Pronunció las dos últimas palabras de tal modo que él entendió enseguida a quién se refería. Se volvió hacia el pasillo, donde el hombre y la mujer continuaban arrimados el uno junto al otro, los ojos fijos en la puerta del despacho.

—Pero si son muy mayores —susurró Flóvent.

—Era hija adoptiva —aclaró la secretaria en voz baja—. Albergan la esperanza de que no sea la misma de la que han oído hablar en las noticias, pero llevan unos días sin verla y no saben dónde puede estar.

Flóvent desanduvo sus pasos y los saludó. El hombre le estrechó la mano y se presentó, y lo mismo hizo la mujer; se les veía de temperamento tranquilo, aunque no podían ocultar su preocupación. Llevaban sendos gabanes recios, Flóvent estimó que tendrían cerca de setenta años. La mujer poseía un rostro amable, el hombre era esbelto y delgado y, a juzgar por sus manos, estaba acostumbrado a llevar a cabo duras tareas físicas.

—No querríamos importunarle sin necesidad —comenzó—. Hemos oído hablar de la joven del Teatro Nacional, de unos veinte años, y...

—Le dije que habláramos con la policía pero él prefería esperar y ver si regresaba —interrumpió la mujer—. ¿Saben ustedes quién es la muchacha que han encontrado?

—No, todavía no —respondió Flóvent—. Ustedes son los primeros en preguntar por ella.

—No es la primera vez que desaparece así —agregó la mujer.

—¿No?

—Pero en aquella ocasión terminó regresando.

—Puedo acompañarles al depósito de cadáveres si se sienten con fuerzas para ello.

Ambos se miraron.

—Deben identificarla —prosiguió Flóvent—. De lo contrario no podremos estar seguros.

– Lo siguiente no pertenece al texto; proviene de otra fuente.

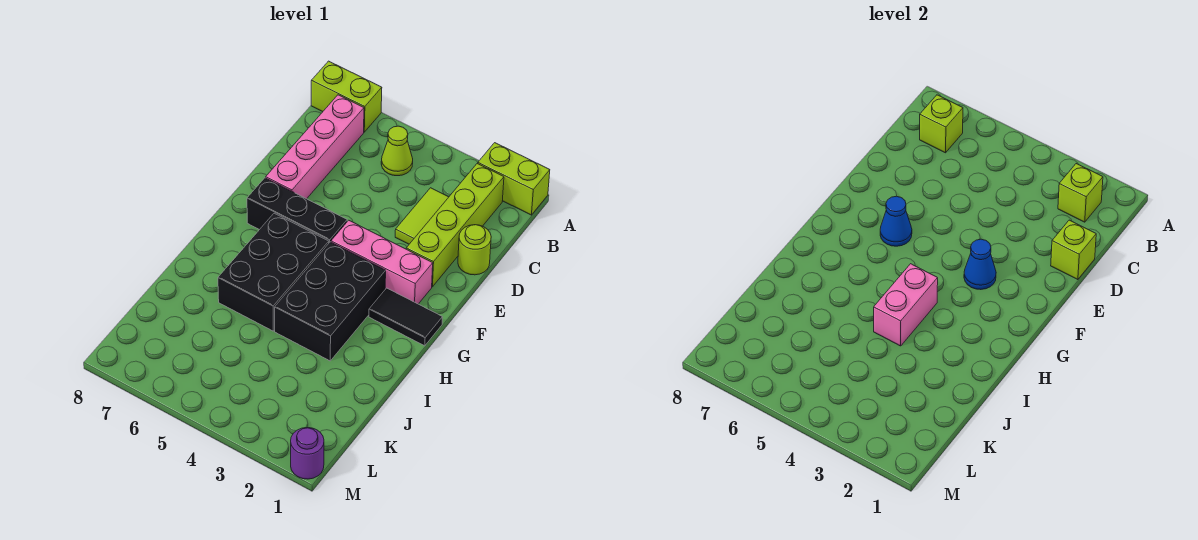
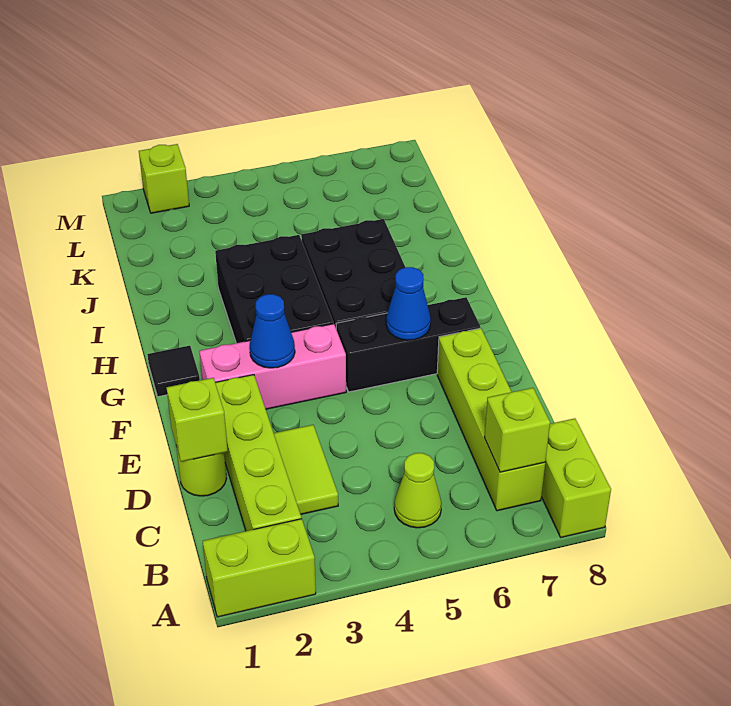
lime 1x2 brick [311,61,382,132] -> lime 1x2 brick turned to [541,418,611,537]
lime 1x1 brick [1058,164,1103,222] -> lime 1x1 brick moved to [139,144,189,213]
pink 1x4 brick [266,95,364,199] -> lime 1x4 brick [437,328,545,511]
black 1x2 tile [369,288,443,346] -> black 1x1 tile [147,346,200,397]
pink 1x2 brick [874,264,938,346] -> none
purple 1x1 round brick [291,427,324,479] -> none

—Nunca he ido allí —reparó la mujer.

—Comprendo —dijo Flóvent—, no es un sitio que nadie quiera visitar.

Llamó al forense del Hospital Nacional y le pidió que acudiera al depósito. Seguidamente guio al matrimonio hasta el coche de la Policía Judicial y los condujo durante un corto trayecto hasta el hospital, que era uno de los edificios más grandes del país. Baldur les esperaba a la entrada y los saludó. Ya había preparado el cadáver de la joven, que reposaba sobre la mesa de autopsias bajo una fina sábana blanca. Ambos se arrimaron el uno al otro y se cogieron de la mano mientras el doctor la retiraba y se apartaba para permitir que observaran a la muchacha.

Flóvent se dio cuenta en el acto de que la habían reconocido. Lo supo nada más percibir cómo se desvanecía de sus ojos cualquier atisbo de esperanza tras comprobar que era la hija que estaban buscando.